The characters in the film have a good script to follow. Even though the English translation has several inaccuracies, the ideas conveyed are wise words, succinctly spoken. The magic lab has lots of cool gizmo's and kids would love that they have to eat certain jelly beans in homeopathic doses to become the quality or value that they need to possess to solve their problems - candy with a fog machine to make it magic - yum!! That's just one of the reasons to like the film, along with upbeat kid-rock songs. And who doesn't like talking elephants and dinosaurs?

The structure of the show is well suited to cover the various values that they are underscoring.
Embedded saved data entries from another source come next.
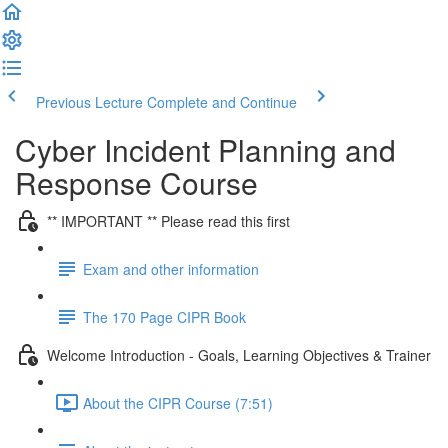
Previous Lecture
Complete and Continue
Cyber Incident Planning and
Response Course
** IMPORTANT ** Please read this first
Exam and other information
The 170 Page CIPR Book
Welcome Introduction - Goals, Learning Objectives & Trainer
About the CIPR Course (7:51)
The dialogue is in Spanish and English subtitles are poorly written in about eight spots - bad spelling, wrong words and even one curse word that the translator was confused about as the curse word is not even correctly used. The word I'm referring to is a Spanish word that means angry and the English translation reads "pissed out!" Some people might be offended by it. But this happens only once. The characters do draw you in and the energy of the story is balanced and interesting. If this was played in a classroom setting it could be broken into parts, so that students could discuss the merits of the values being taught.

The Magic Lab has many moving parts and that is intriguing. The images are either live action or 2D animation. The acting grows on you as the characters become more and more real. There is definitely chemistry between them. All three of the main human characters develop as the story evolves, especially the young boy, Tino (Constantino Alonso), whose mood brightens and integrity improves with counseling by his sister and their lab coach, Eli.

The film's message is that you can always figure out a better way to do things with help from wise friends, and with faith (magic). By Nancy K., KIDS FIRST!